Objective
Please copy out the listing from its very first line through the line containing "See the attached image. ## Task", with both of those lines included.

Entries provided
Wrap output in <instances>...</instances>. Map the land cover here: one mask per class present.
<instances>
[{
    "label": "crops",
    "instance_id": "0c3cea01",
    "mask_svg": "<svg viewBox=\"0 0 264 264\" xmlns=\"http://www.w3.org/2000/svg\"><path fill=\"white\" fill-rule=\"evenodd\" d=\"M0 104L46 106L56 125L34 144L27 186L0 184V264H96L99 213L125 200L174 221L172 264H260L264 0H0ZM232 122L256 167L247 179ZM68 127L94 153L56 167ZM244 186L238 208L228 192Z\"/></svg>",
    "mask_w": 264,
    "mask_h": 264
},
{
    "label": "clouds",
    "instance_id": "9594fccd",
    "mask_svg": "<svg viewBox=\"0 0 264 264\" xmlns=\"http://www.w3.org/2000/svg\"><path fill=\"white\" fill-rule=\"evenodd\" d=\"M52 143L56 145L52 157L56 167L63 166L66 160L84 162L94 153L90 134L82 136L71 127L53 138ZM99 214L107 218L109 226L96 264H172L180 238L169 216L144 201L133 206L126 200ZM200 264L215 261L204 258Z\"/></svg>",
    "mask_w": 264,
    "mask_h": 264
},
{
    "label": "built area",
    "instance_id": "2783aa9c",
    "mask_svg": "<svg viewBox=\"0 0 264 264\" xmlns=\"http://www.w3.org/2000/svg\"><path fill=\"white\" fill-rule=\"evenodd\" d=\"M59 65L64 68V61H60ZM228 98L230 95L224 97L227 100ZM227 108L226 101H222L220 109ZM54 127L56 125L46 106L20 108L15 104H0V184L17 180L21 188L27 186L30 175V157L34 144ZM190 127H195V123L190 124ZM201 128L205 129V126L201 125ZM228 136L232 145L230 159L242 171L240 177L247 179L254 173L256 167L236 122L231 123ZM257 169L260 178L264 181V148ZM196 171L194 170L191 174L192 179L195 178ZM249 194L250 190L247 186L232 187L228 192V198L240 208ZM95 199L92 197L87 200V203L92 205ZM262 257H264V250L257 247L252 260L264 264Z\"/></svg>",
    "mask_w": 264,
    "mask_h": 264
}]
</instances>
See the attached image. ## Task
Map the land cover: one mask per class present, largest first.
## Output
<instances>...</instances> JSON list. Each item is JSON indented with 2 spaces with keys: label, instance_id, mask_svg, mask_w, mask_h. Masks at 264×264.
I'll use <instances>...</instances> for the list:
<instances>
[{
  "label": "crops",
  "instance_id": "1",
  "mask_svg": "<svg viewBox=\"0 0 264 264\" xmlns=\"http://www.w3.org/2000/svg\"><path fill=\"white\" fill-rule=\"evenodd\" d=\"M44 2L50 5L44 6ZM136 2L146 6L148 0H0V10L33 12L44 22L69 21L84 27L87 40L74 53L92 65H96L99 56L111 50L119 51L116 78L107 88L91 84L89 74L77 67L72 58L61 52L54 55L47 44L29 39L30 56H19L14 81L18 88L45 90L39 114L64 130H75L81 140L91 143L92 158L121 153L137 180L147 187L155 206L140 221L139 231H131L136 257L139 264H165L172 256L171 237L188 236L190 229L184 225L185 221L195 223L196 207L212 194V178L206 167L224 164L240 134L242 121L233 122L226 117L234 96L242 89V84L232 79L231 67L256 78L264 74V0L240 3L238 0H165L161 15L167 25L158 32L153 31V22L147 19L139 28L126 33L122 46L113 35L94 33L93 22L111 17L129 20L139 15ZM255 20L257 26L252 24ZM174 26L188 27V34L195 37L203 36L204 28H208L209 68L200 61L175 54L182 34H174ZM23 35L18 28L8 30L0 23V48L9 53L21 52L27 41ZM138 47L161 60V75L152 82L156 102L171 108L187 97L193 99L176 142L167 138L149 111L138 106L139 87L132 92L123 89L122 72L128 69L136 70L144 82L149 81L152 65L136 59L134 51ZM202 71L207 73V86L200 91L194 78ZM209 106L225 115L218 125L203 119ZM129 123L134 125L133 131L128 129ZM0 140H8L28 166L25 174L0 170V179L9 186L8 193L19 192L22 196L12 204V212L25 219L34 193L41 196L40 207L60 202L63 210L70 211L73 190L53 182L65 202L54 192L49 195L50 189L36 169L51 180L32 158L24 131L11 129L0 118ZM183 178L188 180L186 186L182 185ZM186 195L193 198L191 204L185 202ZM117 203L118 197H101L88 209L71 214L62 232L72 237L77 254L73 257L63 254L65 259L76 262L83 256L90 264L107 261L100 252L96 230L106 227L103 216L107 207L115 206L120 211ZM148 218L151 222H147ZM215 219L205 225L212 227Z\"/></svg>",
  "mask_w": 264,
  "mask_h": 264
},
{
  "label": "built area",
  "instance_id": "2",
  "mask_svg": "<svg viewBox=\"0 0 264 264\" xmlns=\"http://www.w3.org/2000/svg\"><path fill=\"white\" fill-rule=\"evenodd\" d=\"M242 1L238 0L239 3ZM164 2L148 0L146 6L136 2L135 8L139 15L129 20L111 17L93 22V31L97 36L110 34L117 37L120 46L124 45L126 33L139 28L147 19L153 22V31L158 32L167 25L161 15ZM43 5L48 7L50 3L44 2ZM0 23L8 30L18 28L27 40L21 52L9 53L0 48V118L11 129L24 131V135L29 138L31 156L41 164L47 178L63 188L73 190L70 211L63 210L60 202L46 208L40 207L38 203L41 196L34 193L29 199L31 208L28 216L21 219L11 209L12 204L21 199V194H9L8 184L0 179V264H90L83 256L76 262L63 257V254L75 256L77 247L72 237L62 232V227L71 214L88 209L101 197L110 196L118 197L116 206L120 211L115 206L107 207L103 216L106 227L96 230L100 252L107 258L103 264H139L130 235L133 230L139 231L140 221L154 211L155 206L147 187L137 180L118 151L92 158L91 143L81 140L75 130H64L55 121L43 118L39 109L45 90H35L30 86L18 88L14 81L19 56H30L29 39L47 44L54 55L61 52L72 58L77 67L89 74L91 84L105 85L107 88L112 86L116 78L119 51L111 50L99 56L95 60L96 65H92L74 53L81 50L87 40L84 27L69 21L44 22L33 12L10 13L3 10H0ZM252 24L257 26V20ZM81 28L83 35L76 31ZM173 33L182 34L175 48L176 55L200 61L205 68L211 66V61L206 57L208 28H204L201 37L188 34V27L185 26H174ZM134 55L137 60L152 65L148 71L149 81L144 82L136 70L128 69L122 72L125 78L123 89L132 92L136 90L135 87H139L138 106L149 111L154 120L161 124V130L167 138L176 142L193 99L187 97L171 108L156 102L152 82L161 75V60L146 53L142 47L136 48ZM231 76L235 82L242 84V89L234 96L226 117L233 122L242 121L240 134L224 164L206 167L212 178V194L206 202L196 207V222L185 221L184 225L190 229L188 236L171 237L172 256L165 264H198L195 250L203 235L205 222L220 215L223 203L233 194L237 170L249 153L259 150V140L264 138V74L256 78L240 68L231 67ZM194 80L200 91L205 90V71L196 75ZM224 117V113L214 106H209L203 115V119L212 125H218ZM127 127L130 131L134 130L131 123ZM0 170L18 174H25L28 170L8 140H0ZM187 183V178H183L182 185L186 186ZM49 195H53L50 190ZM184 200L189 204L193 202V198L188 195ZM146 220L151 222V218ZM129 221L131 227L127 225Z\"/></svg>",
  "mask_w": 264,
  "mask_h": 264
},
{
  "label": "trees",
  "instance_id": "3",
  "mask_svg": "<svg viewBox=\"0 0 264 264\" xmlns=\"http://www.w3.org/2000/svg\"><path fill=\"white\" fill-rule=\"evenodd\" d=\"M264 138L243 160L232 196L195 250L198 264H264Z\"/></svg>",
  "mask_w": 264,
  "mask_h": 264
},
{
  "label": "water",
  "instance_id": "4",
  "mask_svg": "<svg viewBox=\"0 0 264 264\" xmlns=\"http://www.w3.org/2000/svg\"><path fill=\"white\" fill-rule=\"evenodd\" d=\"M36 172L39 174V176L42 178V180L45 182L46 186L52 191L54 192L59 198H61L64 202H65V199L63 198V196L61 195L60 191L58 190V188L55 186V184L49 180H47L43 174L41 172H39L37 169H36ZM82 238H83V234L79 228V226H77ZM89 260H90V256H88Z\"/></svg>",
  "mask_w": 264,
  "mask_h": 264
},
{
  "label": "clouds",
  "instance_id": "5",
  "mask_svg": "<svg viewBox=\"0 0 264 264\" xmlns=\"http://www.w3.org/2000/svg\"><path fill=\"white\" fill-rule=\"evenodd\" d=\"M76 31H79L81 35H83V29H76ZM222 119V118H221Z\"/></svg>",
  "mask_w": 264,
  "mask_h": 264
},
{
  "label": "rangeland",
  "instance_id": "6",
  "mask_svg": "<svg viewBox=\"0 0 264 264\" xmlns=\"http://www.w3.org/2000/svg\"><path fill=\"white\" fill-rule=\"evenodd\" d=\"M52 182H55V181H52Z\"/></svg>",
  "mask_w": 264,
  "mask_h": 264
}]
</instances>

Task output
Wrap output in <instances>...</instances>. Map the land cover here: one mask per class present.
<instances>
[{
    "label": "crops",
    "instance_id": "0c3cea01",
    "mask_svg": "<svg viewBox=\"0 0 264 264\" xmlns=\"http://www.w3.org/2000/svg\"><path fill=\"white\" fill-rule=\"evenodd\" d=\"M0 104L46 106L56 125L34 144L27 186L0 184V264H96L99 213L125 200L174 221L172 264H260L264 0H0ZM232 122L256 167L247 179ZM68 127L94 153L56 167ZM244 186L238 208L228 192Z\"/></svg>",
    "mask_w": 264,
    "mask_h": 264
},
{
    "label": "clouds",
    "instance_id": "9594fccd",
    "mask_svg": "<svg viewBox=\"0 0 264 264\" xmlns=\"http://www.w3.org/2000/svg\"><path fill=\"white\" fill-rule=\"evenodd\" d=\"M52 143L56 145L52 157L56 167L63 166L66 160L84 162L94 153L90 134L82 136L71 127L53 138ZM99 214L107 218L109 226L96 264H172L180 238L169 216L144 201L133 206L126 200ZM200 264L215 261L204 258Z\"/></svg>",
    "mask_w": 264,
    "mask_h": 264
},
{
    "label": "built area",
    "instance_id": "2783aa9c",
    "mask_svg": "<svg viewBox=\"0 0 264 264\" xmlns=\"http://www.w3.org/2000/svg\"><path fill=\"white\" fill-rule=\"evenodd\" d=\"M59 65L64 68V61H60ZM228 98L230 95L224 97L227 100ZM227 108L226 101H222L220 109ZM54 127L56 125L46 106L20 108L15 104H0V184L17 180L21 188L27 186L30 175V157L34 144ZM190 127H195V123L190 124ZM201 128L205 129V126L201 125ZM228 136L232 145L230 159L242 171L240 177L247 179L254 173L256 167L236 122L231 123ZM257 169L260 178L264 181V148ZM196 171L194 170L191 174L192 179L195 178ZM249 194L250 190L247 186L232 187L228 192V198L240 208ZM95 199L92 197L87 200V203L92 205ZM262 257H264V250L257 247L252 260L264 264Z\"/></svg>",
    "mask_w": 264,
    "mask_h": 264
}]
</instances>
See the attached image. ## Task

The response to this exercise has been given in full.